The racial angle, however, gains more substance in this production, where the two lead roles – played on Broadway by Toni Collette and Mandy Patinkin – have been recast with black actors. Now, when Ricketts's blond-haired Queenie talks about wearing a "white mask," it resonates much more deeply. And when Herbert's Burrs appears in blackface, doing an embarrassing Al Jolson routine, it suggests a self-debasement that helps explain his troubled nature.

McQueen, who also directed Caroline, is once again blessed with a terrific ensemble. The show's 15 actor-singers have all made sure that their characters, even if two-dimensional – as most of them are – still leave a striking impression. There's much to savour here, from Susan Gilmour's Theda Bara-meets-Tallulah Bankhead turn as a faded vamp, to Sterling Jarvis as a frustrated ex-prizefighter, who starts out amiably throwing punches and winds up wallowing in self-pity. Then there's brassy Lisa Horner as an aging-but-defiant lesbian stripper and Eden Richmond, wide-eyed and wonderfully weird, as her "postmodern" girlfriend. The riveting J. Cameron Barnett and David Lopez, meanwhile, bring an irresistible Cotton Club vibe to their song-and-dance work as an incestuous brother act.

Bob Foster and his onstage band serve up a sizzling rendition of LaChiusa's syncopated score, which takes its cue from the poem's rhyming couplets.
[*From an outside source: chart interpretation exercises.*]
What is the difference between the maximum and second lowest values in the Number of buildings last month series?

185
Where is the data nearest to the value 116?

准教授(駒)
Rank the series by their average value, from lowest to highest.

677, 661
Although the lyrics only aspire to Cole Porter-style wit, there is a lovely Song of India pastiche called Tabu, sung hauntingly by Lopez, and a conventional but effective ballad, People Like Us, performed with beautiful understatement by Ricketts and a charmingly louche Dan Chameroy as Queenie's new love.
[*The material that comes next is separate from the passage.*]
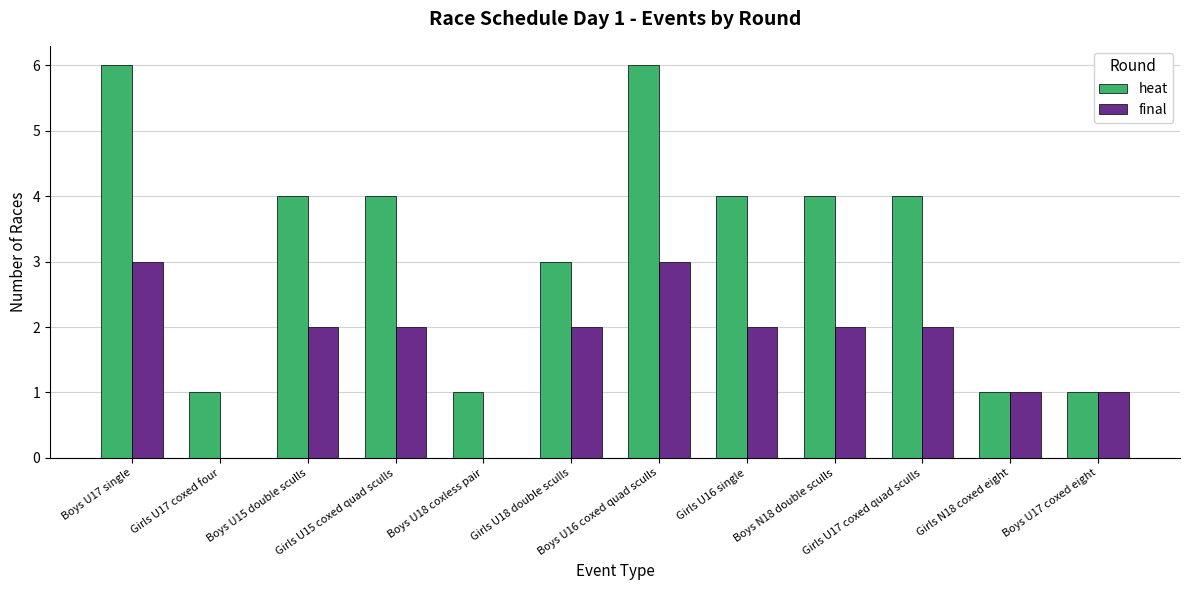

Reading left to right, list all the values displayed in this chart.

heat: Boys U17 single=6	Girls U17 coxed four=1	Boys U15 double sculls=4	Girls U15 coxed quad sculls=4	Boys U18 coxless pair=1	Girls U18 double sculls=3	Boys U16 coxed quad sculls=6	Girls U16 single=4	Boys N18 double sculls=4	Girls U17 coxed quad sculls=4	Girls N18 coxed eight=1	Boys U17 coxed eight=1
final: Boys U17 single=3	Girls U17 coxed four=0	Boys U15 double sculls=2	Girls U15 coxed quad sculls=2	Boys U18 coxless pair=0	Girls U18 double sculls=2	Boys U16 coxed quad sculls=3	Girls U16 single=2	Boys N18 double sculls=2	Girls U17 coxed quad sculls=2	Girls N18 coxed eight=1	Boys U17 coxed eight=1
Visually the show is a treat, with febrile choreography from Stephanie Graham, fabulous costumes by Alex Amini and a sprawling set by Michael Gianfrancesco that artfully melds Burr and Queenie's tawdry apartment with a vaudeville stage. Attending this Wild Party is like spending a fascinating two hours staring into a cage full of vintage party animals – even if in the end you come away feeling unmoved.